Critical Eleven bercerita tentang Ale, seorang laki-laki yang kerjaannya jadi engineer di rig lepas pantai sehingga mengharuskan  dia menghabiskan setengah hidupnya di rig dan di Jakarta, dan juga Anya, seorang perempuan yang bekerja di salah satu kantor konsultan di bilangan kota Jakarta yang kerap kali mengharuskan ia pergi ke luar negeri demi bertemu klien. Singkat cerita, terjadilah pertemuan antara mereka berdua. Namun, buku ini tidak menceritakan proses naik turun mereka hingga akhirnya jatuh cinta. Buku ini lebih menceritakan kedalaman perasaan dalam lika-liku rumah tangga mereka. Keguguran Anya menjadi penyebab awal permasalahan di antara mereka berdua.

Sebetulnya, saya bukan penggemar novel bergenre romance. Saya lebih suka novel bergenre fantasy, history, maupun sci-fi. Namun, setelah mendengar atau melihat review yang cukup baik dari teman-teman saya untuk buku ini, dan setelah saya disodorkan buku ini oleh salah seorang teman saya, so, why don't we just give it a try?

 Well, buku ini mungkin menjadi gerbang saya untuk mengenal tulisan Ika Natassa, karena buku ini adalah buku Ika Natassa yang pertama yang saya baca. Critical Eleven dipaparkan dengan alur yang menarik, dimana dengan alur yang tidak runut, Ika menyelipkan momen-momen manis antara Ale dan Anya yang menurut saya sangat berperan dalam membangun suasana cerita, dan membuat para pembaca bisa memahami serta membayangkan emosi yang dirasakan Anya maupun Ale dalam setiap ceritanya. Yang paling saya sukai mungkin adalah pembentukan karakter dari masing-masing karakter di novel ini sendiri. Seolah kita bisa mengenal setiap karakter di novel tersebut, terutama Ale dan Anya, dengan sangat baik. Dan terlebih lagi, setiap lembar cerita membangun karakter mereka dengan ketidaksempurnaannya, yang membuat cerita ini terasa lebih nyata.

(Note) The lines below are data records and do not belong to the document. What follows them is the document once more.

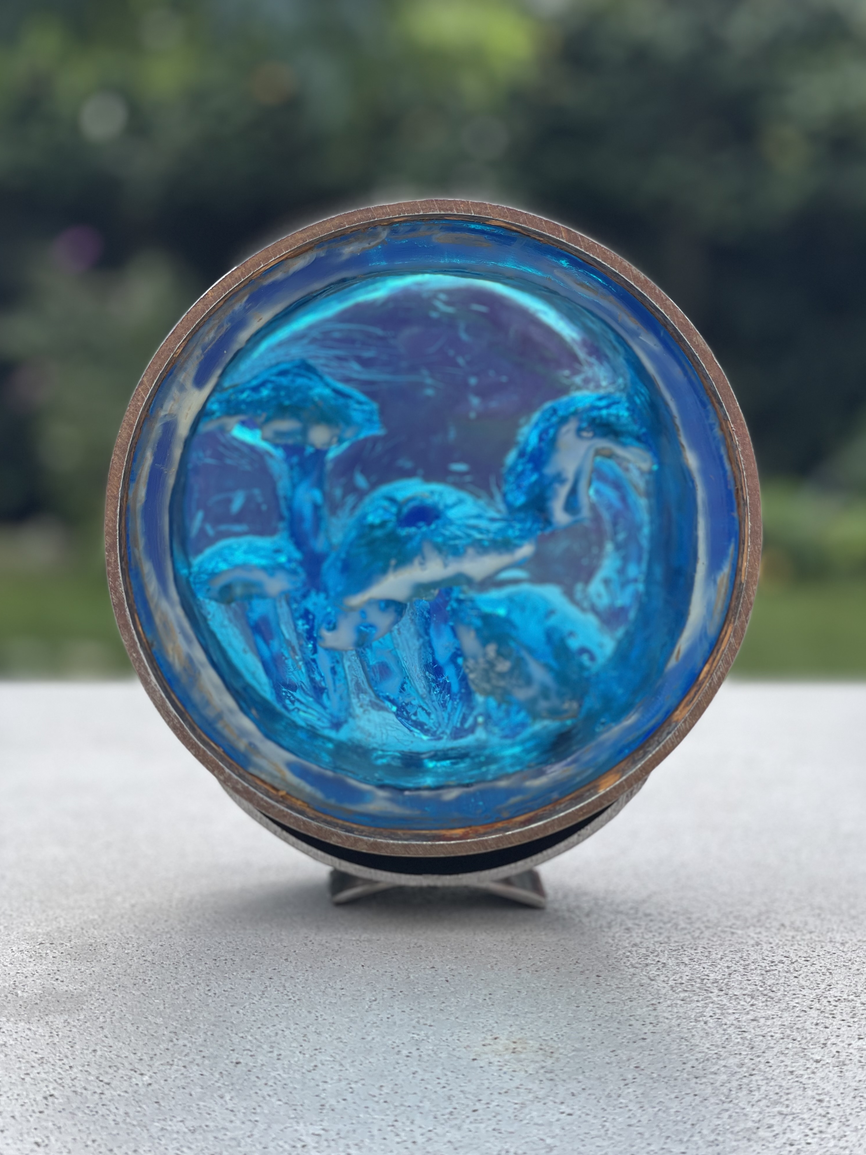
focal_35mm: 53
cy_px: 582
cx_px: 435
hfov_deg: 27.5
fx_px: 1768
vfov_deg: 36.2
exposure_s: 1/320
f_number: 2
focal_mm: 6
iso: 32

Novel ini begitu apa adanya, dan kita bisa merasakan bahwa novel ini 'dekat' dengan pembaca. Ini bukan jenis cerita dengan kejadian-kejadian yang dibuat-buat. Cerita ini bisa terjadi pada siapa saja, dimana saja, dan kapan saja di dalam kehidupan kita. Cerita ini mungkin sangat wajar, namun Ika menawarkan kita untuk sekali saja mencicipi bagaimana rasanya jadi "mereka" yang mengalami permasalahan tersebut, membawa kita menaiki perahu arung jeram perasaan sehingga kita bisa merasakan manisnya, pahitnya, dingin dan hangatnya setiap kejadian yang dirasakan oleh tiap karakter yang ada. Dua perspektif untuk satu kejadian dalam novel ini membawa para pembaca mengalami 'perang'nya sendiri. Di satu sisi, kita berempati dengan Anya dan bahwa Ale-lah yang salah. Namun, tak lama kemudian para pembaca akan dibuat sebal dengan karakter Anya dan balik berempati pada Ale. Begitu terus sepanjang cerita, sehingga kita tidak tahu harus memihak pada yang mana.

Bagi saya, cerita novel ini sederhana, namun berhasil dibalut dengan sangat apik sehingga berhasil menyeret perasaan para pembaca, dan membuat kita tersenyum sendiri saat selesai membacanya. Untuk kalian yang menyukai novel bergenre romance, this novel is surely worth a shot! Namun, mungkin untuk kalian yang kurang menyukai novel bergenre romance, you may not find it as amusing as others. But still, I like this book. Sederhana, namun dalam. Shout out to Ika Natassa for her Critical Eleven!